В его мешке было, наверное, что-то особенное, потому что Тимоха не сбросил его на землю, а пытался поставить осторожно и аккуратно. Ленька поначалу крепко перетрусил, но, увидав, как силится Тимоха, захохотал и, свернув длинную дулю, выкрикнул, отбегая:
— А этого не нюхал, косая вошь?
Подобной наглости и обиды Тимоха никак не ожидал. Руки у него дрогнули, и мешок бухнул на землю. В нем что-то хрустнуло. Тимоха сначала, сгоряча, кинулся за Ленькой, но, пробежав несколько, круто вернулся назад, к мешку. Заглянул в него и взвыл от бессилия и злости, тряся кулаками:
— Убью, гад! Теперя — убью! Теперя на всю жизнь!..

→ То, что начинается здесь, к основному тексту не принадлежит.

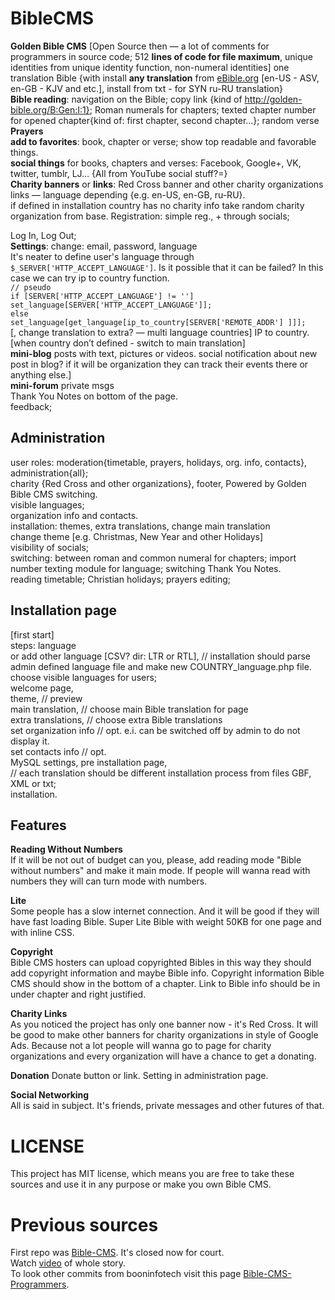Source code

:  BibleCMS
===========
                                                                                                                         
**Golden Bible  CMS** [Open Source then — a lot of comments for programmers in source code; 512 **lines of code for file maximum**, unique identities from unique identity function, non-numeral identities]
one translation Bible {with install **any translation** from [eBible.org](http://ebible.org) [en-US - ASV, en-GB - KJV and etc.], install from txt - for SYN ru-RU translation}  
**Bible reading**: navigation on the Bible; copy link {kind of http://golden-bible.org/B:Gen:I:1}; Roman numerals for chapters; texted chapter number for opened chapter{kind of: first chapter, second chapter…}; random verse  
**Prayers**  
**add to favorites**: book, chapter or verse; show top readable and favorable things.  
**social things** for books, chapters and verses: Facebook, Google+, VK, twitter, tumblr, LJ… {All from YouTube social stuff?=}  
**Charity banners** or **links**: Red Cross banner and other charity organizations links — language depending {e.g. en-US, en-GB, ru-RU}.  
if defined in installation country has no charity info take random charity organization from base.
Registration: simple reg., + through socials;
                                                                                                              
                                                                                                              
Log In, Log Out;  
**Settings**: change: email, password, language  
It's neater to define user's language through `$_SERVER['HTTP_ACCEPT_LANGUAGE']`. Is it possible that it can be failed? In this case we can try ip to country function.  
`// pseudo `  
`if [SERVER['HTTP_ACCEPT_LANGUAGE'] != '']`  
  `set_language[SERVER['HTTP_ACCEPT_LANGUAGE']];`  
`else`  
  `set_language[get_language[ip_to_country[SERVER['REMOTE_ADDR'] ]]];`  
[, change translation to extra? — multi language countries]
IP to country. [when country don’t defined - switch to main translation]  
**mini-blog** posts with text, pictures or videos.
social notification about new post in blog? 
if it will be organization they can track their events there or anything else.]  
**mini-forum** private msgs  
Thank You Notes on bottom of the page.  
feedback;
                                                                                                              
Administration
--------------
user roles: moderation{timetable, prayers, holidays, org. info, contacts}, administration{all};  
charity {Red Cross and other organizations}, footer, Powered by Golden Bible CMS switching.  
visible languages;  
organization info and contacts.  
installation: themes, extra translations, change main translation  
change theme [e.g. Christmas, New Year and other Holidays]  
visibility of socials;  
switching: between roman and common numeral for chapters; import number texting module for language; switching Thank You Notes.  
reading timetable; Christian holidays; prayers editing;  
                                                                                                              
Installation page
-----------------
[first start]  
steps: language  
or add other language [CSV? dir: LTR or RTL], // installation should parse admin defined language file and make new COUNTRY_language.php file.  
choose visible languages for users;  
welcome page,  
theme, // preview  
main translation, // choose main Bible translation for page  
extra translations, // choose extra Bible translations  
set organization info // opt. e.i. can be switched off by admin to do not display it.  
set contacts info // opt.  
MySQL settings, pre installation page,  
// each translation should be different installation process from files GBF, XML or txt;  
installation.  
           
Features
--------
**Reading Without Numbers**  
If it will be not out of budget can you, please, add reading mode "Bible without numbers" and make it main mode. If people will wanna read with numbers they will can turn mode with numbers.
                                                                                                              
**Lite**  
Some people has a slow internet connection. And it will be good if they will have fast loading Bible.
Super Lite Bible with weight 50KB for one page and with inline CSS.
                                                                                                              
**Copyright**  
Bible CMS hosters can upload copyrighted Bibles in this way they should add copyright information and maybe Bible info.
Copyright information Bible CMS should show in the bottom of a chapter. Link to Bible info should be in under chapter and right justified.
                                                                                                              
**Charity Links**  
As you noticed the project has only one banner now - it's Red Cross.
It will be good to make other banners for charity organizations in style of Google Ads.
Because not a lot people will wanna go to page for charity organizations and every organization will have a chance to get a donating.
                                                                                                              
**Donation**
Donate button or link. Setting in administration page.
                                                                                                              
**Social Networking**  
All is said in subject. It's friends, private messages and other futures of that.
                                                                                                              
LICENSE
=======
This project has MIT license, which means you are free to take these sources and use it in any purpose or make you own Bible CMS.
                                                                                                              
                                                                                                              
Previous sources
================
First repo was [Bible-CMS](https://github.com/goldenbible/Bible-CMS). It's closed now for court.  
Watch [video](https://goo.gl/wLPP7c) of whole story.  
To look other commits from booninfotech visit this page [Bible-CMS-Programmers](https://github.com/Golden-Bible-Programmers).
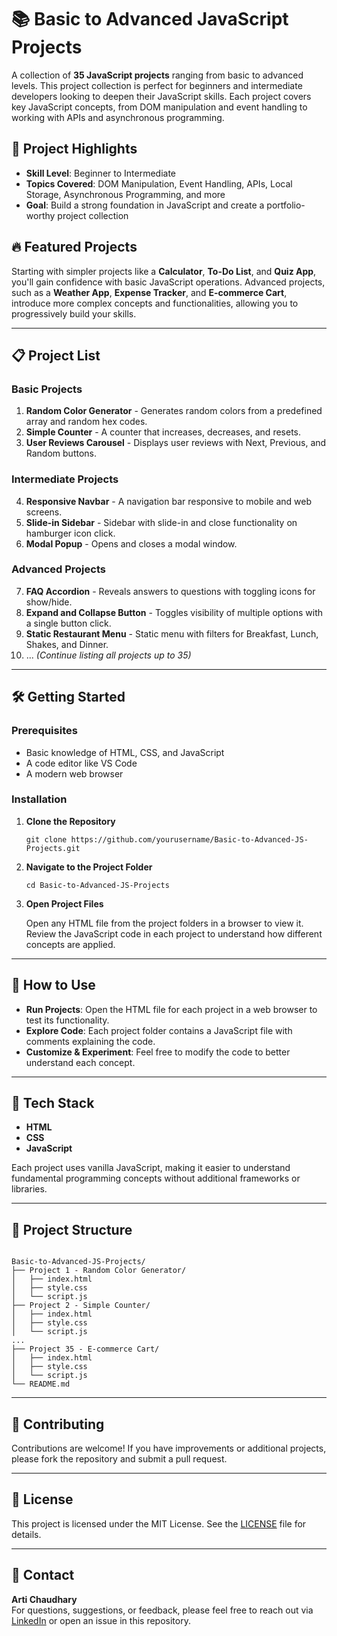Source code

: 
<h1>📚 Basic to Advanced JavaScript Projects</h1>

<p>
  A collection of <strong>35 JavaScript projects</strong> ranging from basic to advanced levels.
  This project collection is perfect for beginners and intermediate developers looking to deepen their JavaScript skills. 
  Each project covers key JavaScript concepts, from DOM manipulation and event handling to working with APIs and asynchronous programming.
</p>

<h2>🌟 Project Highlights</h2>
<ul>
  <li><strong>Skill Level</strong>: Beginner to Intermediate</li>
  <li><strong>Topics Covered</strong>: DOM Manipulation, Event Handling, APIs, Local Storage, Asynchronous Programming, and more</li>
  <li><strong>Goal</strong>: Build a strong foundation in JavaScript and create a portfolio-worthy project collection</li>
</ul>

<h2>🔥 Featured Projects</h2>
<p>Starting with simpler projects like a <strong>Calculator</strong>, <strong>To-Do List</strong>, and <strong>Quiz App</strong>, you'll gain confidence with basic JavaScript operations. Advanced projects, such as a <strong>Weather App</strong>, <strong>Expense Tracker</strong>, and <strong>E-commerce Cart</strong>, introduce more complex concepts and functionalities, allowing you to progressively build your skills.</p>

<hr>

<h2>📋 Project List</h2>

<h3>Basic Projects</h3>
<ol>
  <li><strong>Random Color Generator</strong> - Generates random colors from a predefined array and random hex codes.</li>
  <li><strong>Simple Counter</strong> - A counter that increases, decreases, and resets.</li>
  <li><strong>User Reviews Carousel</strong> - Displays user reviews with Next, Previous, and Random buttons.</li>
</ol>

<h3>Intermediate Projects</h3>
<ol start="4">
  <li><strong>Responsive Navbar</strong> - A navigation bar responsive to mobile and web screens.</li>
  <li><strong>Slide-in Sidebar</strong> - Sidebar with slide-in and close functionality on hamburger icon click.</li>
  <li><strong>Modal Popup</strong> - Opens and closes a modal window.</li>
</ol>

<h3>Advanced Projects</h3>
<ol start="7">
  <li><strong>FAQ Accordion</strong> - Reveals answers to questions with toggling icons for show/hide.</li>
  <li><strong>Expand and Collapse Button</strong> - Toggles visibility of multiple options with a single button click.</li>
  <li><strong>Static Restaurant Menu</strong> - Static menu with filters for Breakfast, Lunch, Shakes, and Dinner.</li>
  <li>... <em>(Continue listing all projects up to 35)</em></li>
</ol>

<hr>

<h2>🛠️ Getting Started</h2>

<h3>Prerequisites</h3>
<ul>
  <li>Basic knowledge of HTML, CSS, and JavaScript</li>
  <li>A code editor like VS Code</li>
  <li>A modern web browser</li>
</ul>

<h3>Installation</h3>
<ol>
  <li><strong>Clone the Repository</strong>
    <pre><code>git clone https://github.com/yourusername/Basic-to-Advanced-JS-Projects.git</code></pre>
  </li>
  <li><strong>Navigate to the Project Folder</strong>
    <pre><code>cd Basic-to-Advanced-JS-Projects</code></pre>
  </li>
  <li><strong>Open Project Files</strong>
    <p>Open any HTML file from the project folders in a browser to view it. Review the JavaScript code in each project to understand how different concepts are applied.</p>
  </li>
</ol>

<hr>

<h2>🚀 How to Use</h2>
<ul>
  <li><strong>Run Projects</strong>: Open the HTML file for each project in a web browser to test its functionality.</li>
  <li><strong>Explore Code</strong>: Each project folder contains a JavaScript file with comments explaining the code.</li>
  <li><strong>Customize & Experiment</strong>: Feel free to modify the code to better understand each concept.</li>
</ul>

<hr>

<h2>🤖 Tech Stack</h2>
<ul>
  <li><strong>HTML</strong></li>
  <li><strong>CSS</strong></li>
  <li><strong>JavaScript</strong></li>
</ul>
<p>Each project uses vanilla JavaScript, making it easier to understand fundamental programming concepts without additional frameworks or libraries.</p>

<hr>

<h2>📂 Project Structure</h2>
<pre><code>
Basic-to-Advanced-JS-Projects/
├── Project 1 - Random Color Generator/
│   ├── index.html
│   ├── style.css
│   └── script.js
├── Project 2 - Simple Counter/
│   ├── index.html
│   ├── style.css
│   └── script.js
...
├── Project 35 - E-commerce Cart/
│   ├── index.html
│   ├── style.css
│   └── script.js
└── README.md
</code></pre>

<hr>

<h2>📑 Contributing</h2>
<p>Contributions are welcome! If you have improvements or additional projects, please fork the repository and submit a pull request.</p>

<hr>

<h2>📄 License</h2>
<p>This project is licensed under the MIT License. See the <a href="LICENSE">LICENSE</a> file for details.</p>

<hr>

<h2>💬 Contact</h2>
<p><strong>Arti Chaudhary</strong><br>
For questions, suggestions, or feedback, please feel free to reach out via <a href="https://www.linkedin.com/in/yourprofile">LinkedIn</a> or open an issue in this repository.</p>

</body>


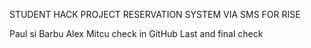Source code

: STUDENT HACK PROJECT
RESERVATION SYSTEM VIA SMS FOR RISE

Paul si Barbu
Alex Mitcu check in GitHub
Last and final check

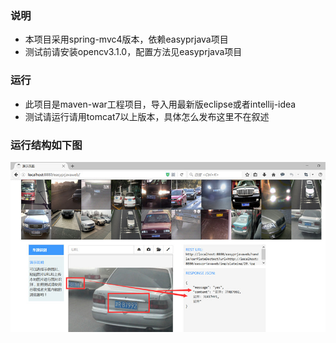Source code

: ### 说明
+ 本项目采用spring-mvc4版本，依赖easyprjava项目
+ 测试前请安装opencv3.1.0，配置方法见easyprjava项目

### 运行
+ 此项目是maven-war工程项目，导入用最新版eclipse或者intellij-idea
+ 测试请运行请用tomcat7以上版本，具体怎么发布这里不在叙述

### 运行结构如下图
![easyprjavaweb效果图](shows.jpg)
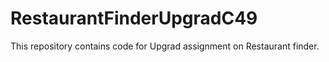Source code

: # RestaurantFinderUpgradC49
This repository contains code for Upgrad assignment on Restaurant finder.
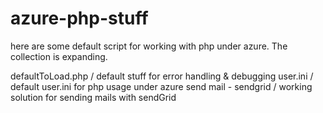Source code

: # azure-php-stuff

here are some default script for working with php under azure. The collection is expanding.

defaultToLoad.php / default stuff for error handling & debugging
user.ini / default user.ini for php usage under azure
send mail - sendgrid / working solution for sending mails with sendGrid

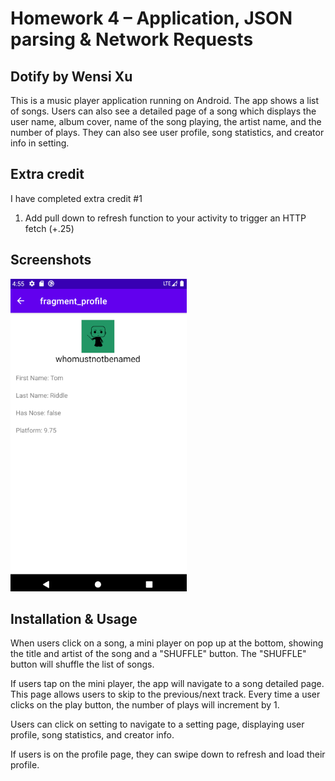 # Homework 4 – Application, JSON parsing & Network Requests

## Dotify by Wensi Xu

This is a music player application running on Android. The app shows a list of songs. Users can also see a detailed page of a song which displays the user name, album cover, name of the song playing, the artist name, and the number of plays. They can also see user profile, song statistics, and creator info in setting.

## Extra credit
I have completed extra credit #1 

1. Add pull down to refresh function to your activity to trigger an HTTP fetch (+.25)

## Screenshots

<img src="screenshots/userProfile.png" alt="Screenshot of settings" height="500" />



## Installation & Usage
When users click on a song, a mini player on pop up at the bottom, showing the title and artist of the song and a "SHUFFLE" button. The "SHUFFLE" button will shuffle the list of songs.

If users tap on the mini player, the app will navigate to a song detailed page. This page allows users to skip to the previous/next track. Every time a user clicks on the play button, the number of plays will increment by 1.

Users can click on setting to navigate to a setting page, displaying user profile, song statistics, and creator info.

If users is on the profile page, they can swipe down to refresh and load their profile.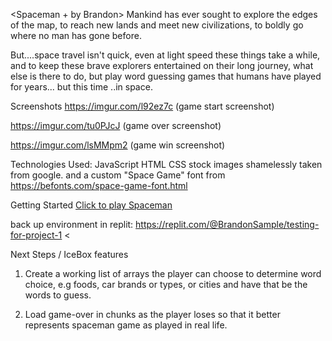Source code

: <Spaceman + by Brandon>
Mankind has ever sought to explore the edges of the map, to reach new lands and meet new civilizations, to boldly go where no man has gone before.

But....space travel isn't quick, even at light speed these things take a while, and to keep these brave explorers entertained on their long journey,
what else is there to do, but play word guessing games that humans have played for years...   but this time   ..in space.

Screenshots
https://imgur.com/l92ez7c (game start screenshot)

https://imgur.com/tu0PJcJ (game over screenshot)

https://imgur.com/lsMMpm2 (game win screenshot)


Technologies Used:
JavaScript
HTML
CSS
stock images shamelessly taken from google.
and a custom "Space Game" font from 
https://befonts.com/space-game-font.html

Getting Started
[Click to play Spaceman](https://bsample447.github.io/Project-1-Spaceman/)

back up environment in replit: https://replit.com/@BrandonSample/testing-for-project-1    <

Next Steps / IceBox features

1. Create a working list of arrays the player can choose to determine word choice, e.g foods, car brands or types, or cities
and have that be the words to guess.

2. Load game-over in chunks as the player loses so that it better represents spaceman game as played in real life.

Ленька больше не оглядывался, мчался к дому. На всякий случай он заглянул к Шумиловым. Первой, кого он увидел, была Варька. Она сидела на чурбаке возле крылечка и чистила картошку. Ленька поздоровался небрежно, спросил:
— Митрий дома?
Варька мотнула тугими длинными косками.
— Нету.— И произнесла, понизив голос:—Ой, Лень, что нынче у нас было!..
— Что такое?
— Ой, страсти!.. Под утро случилось. Уже светать стало, во дворе вдруг как завизжит кто-то. Два раза. А Мити-то нет!.. Мы с маманей было совсем померли... Едва солнца дождались...
Ленька смущенно отвел глаза, бросил хмурясь:
— Кошки, должно, орали. Они такие...
Варька перебила торопливо:
— Не-е, какие там кошки!.. Визжал кто-то, будто ему кишки вынали. Ажно душа стыла. Может, нечистая сила когось сцапала, а?
— Ерунда,— сказал Ленька, боясь глянуть на Варьку.— Нету никакой нечистой силы... И Лыков мне про то говорил нынче... То ись вчерась... Может, зашибся кто-то.— И чтобы переменить разговор, спросил настойчиво: — Мне Митрия надо. Разговор есть. Когда он будет, Варь?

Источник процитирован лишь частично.